> SELECTED EXCERPT:
════

Countless episodes of enemy soldiers helping each other occurred. In 1864, a ground fire threatened wounded Northern soldiers lying between the lines – until a Confederate officer stood up, exposing himself to enemy fire, and shouted, "We won’t fire a gun until you get them away." An impromptu cease-fire followed while Federal troops removed their wounded.
Our friends with the Liberty Band today, ( a group which dates back to the Civil War and played at the surrender at Appomattox) will appreciate that when the opposing lines were close enough, and the shooting had temporarily stopped, army musicians sometimes engaged in battles of the bands. Near Fredericksburg, Southern soldiers listened admiringly to a Northern band performance during the winter of 1862. When it concluded, a Johnny Reb called out, "Now give us some of ours" – and the Yankee band obliged with a rendition of "Dixie." When the band concluded, soldiers from both sides broke into a melancholy chorus of "Home, Sweet Home."
One man wrote, that they concluded, that the war was the real enemy, and not each other.
“My friend, the enemy,” was a phrase veterans of the war came to call each other at places like Gettysburg where they gathered and remembered – with the understanding that, Northern or Southern, they were Americans all. And all free.
The gaping wounds of conflict take long to heal, we know, but those who have faced battle head on know best how important it is that we do so. Freedom is precious. And for all of us, God desires we know freedom.
Paul writes “You all are chosen for freedom.” “For freedom Christ has freed us. Stand fast.”
Don’t let yourself be shackled to the ideas that rob us of that freedom.
You are freed from the results that are the consequence of life lived apart from God.
And Paul urges us to see others not as rivals but as children of God.
No matter who we are, we are freed children of God
Because Jesus has set us free to love.
How do we live as the free?
Love is the answer.
But in truth, it’s an answer with many questions.
This day we lift up those who shown us love, because they have answered the call, the vocation, the work of serving in our military in war and in peace to protect our freedom. Our military personnel past and present carry out the calling of freedom. And we who are free are called to love. How do we love them? Our songs are great, but is in more.
We who are free can love by being as dedicated to serving our military personnel and their families when they come home as we are dedicated to sending them to serve.
To provide real access to care for those who are wounded. To provide for the needs of military chaplains who show God’s love to those in active service. And for those who come home fractured and still fighting the trauma and stress, we must support, lobby for and and fund the resources to give our men and women the chance to know freedom from their challenges and to be able to receive the mental health and substance abuse support they need for wholeness. We cannot meet sacrificial living on their part with empty promises on ours. We simply cannot.
Paul writes, we are called into a freedom that mirrors God’s life- dedicated to serving others in love.

════

> ABOUT THIS TASK: In the sermon excerpt, which song did the Northern band play near Fredericksburg after a Southern soldier called out "Now give us some of ours"? The entries have no connection to the sermon excerpt.

════

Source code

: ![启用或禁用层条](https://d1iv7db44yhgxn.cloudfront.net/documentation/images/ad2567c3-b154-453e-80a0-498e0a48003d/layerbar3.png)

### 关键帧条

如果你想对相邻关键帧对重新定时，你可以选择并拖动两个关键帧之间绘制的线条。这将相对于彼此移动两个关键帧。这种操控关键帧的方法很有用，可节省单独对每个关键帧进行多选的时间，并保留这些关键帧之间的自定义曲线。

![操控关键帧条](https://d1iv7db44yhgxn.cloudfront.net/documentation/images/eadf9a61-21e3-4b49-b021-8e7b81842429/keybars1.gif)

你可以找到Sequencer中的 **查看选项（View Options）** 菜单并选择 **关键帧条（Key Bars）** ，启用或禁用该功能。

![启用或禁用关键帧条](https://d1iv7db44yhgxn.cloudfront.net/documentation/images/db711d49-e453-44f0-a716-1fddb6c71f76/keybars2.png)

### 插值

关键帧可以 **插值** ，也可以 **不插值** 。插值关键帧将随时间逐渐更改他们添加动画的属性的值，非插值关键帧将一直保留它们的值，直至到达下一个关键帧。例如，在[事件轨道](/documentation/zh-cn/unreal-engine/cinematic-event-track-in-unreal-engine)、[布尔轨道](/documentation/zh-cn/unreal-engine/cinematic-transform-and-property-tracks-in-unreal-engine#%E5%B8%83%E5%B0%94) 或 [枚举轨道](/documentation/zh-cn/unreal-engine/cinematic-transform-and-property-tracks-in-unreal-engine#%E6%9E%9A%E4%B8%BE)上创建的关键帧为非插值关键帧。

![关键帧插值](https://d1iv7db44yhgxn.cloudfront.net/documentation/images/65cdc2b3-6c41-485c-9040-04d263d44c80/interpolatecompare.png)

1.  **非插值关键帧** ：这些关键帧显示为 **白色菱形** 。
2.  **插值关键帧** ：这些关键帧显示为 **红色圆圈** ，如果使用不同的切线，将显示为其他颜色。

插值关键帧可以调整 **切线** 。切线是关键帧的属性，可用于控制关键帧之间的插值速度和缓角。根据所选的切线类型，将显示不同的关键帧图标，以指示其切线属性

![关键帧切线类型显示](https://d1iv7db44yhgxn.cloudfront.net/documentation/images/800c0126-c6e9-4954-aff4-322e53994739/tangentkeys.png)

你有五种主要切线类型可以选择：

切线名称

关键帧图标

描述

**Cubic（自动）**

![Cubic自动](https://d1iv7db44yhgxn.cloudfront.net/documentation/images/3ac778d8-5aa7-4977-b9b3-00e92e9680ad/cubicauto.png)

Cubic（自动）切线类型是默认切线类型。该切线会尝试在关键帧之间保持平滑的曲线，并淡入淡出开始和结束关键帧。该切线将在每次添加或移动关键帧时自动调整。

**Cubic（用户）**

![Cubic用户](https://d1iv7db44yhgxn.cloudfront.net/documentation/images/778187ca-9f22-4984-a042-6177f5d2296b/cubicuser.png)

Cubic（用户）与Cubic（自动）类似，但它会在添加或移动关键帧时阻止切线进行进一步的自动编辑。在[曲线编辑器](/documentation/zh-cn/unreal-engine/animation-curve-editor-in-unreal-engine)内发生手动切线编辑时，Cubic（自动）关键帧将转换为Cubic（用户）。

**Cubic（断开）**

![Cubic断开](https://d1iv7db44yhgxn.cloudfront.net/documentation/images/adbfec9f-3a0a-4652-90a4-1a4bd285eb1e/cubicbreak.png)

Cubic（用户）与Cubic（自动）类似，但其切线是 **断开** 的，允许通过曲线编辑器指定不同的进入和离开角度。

════

> YOUR SOLUTION: "Dixie."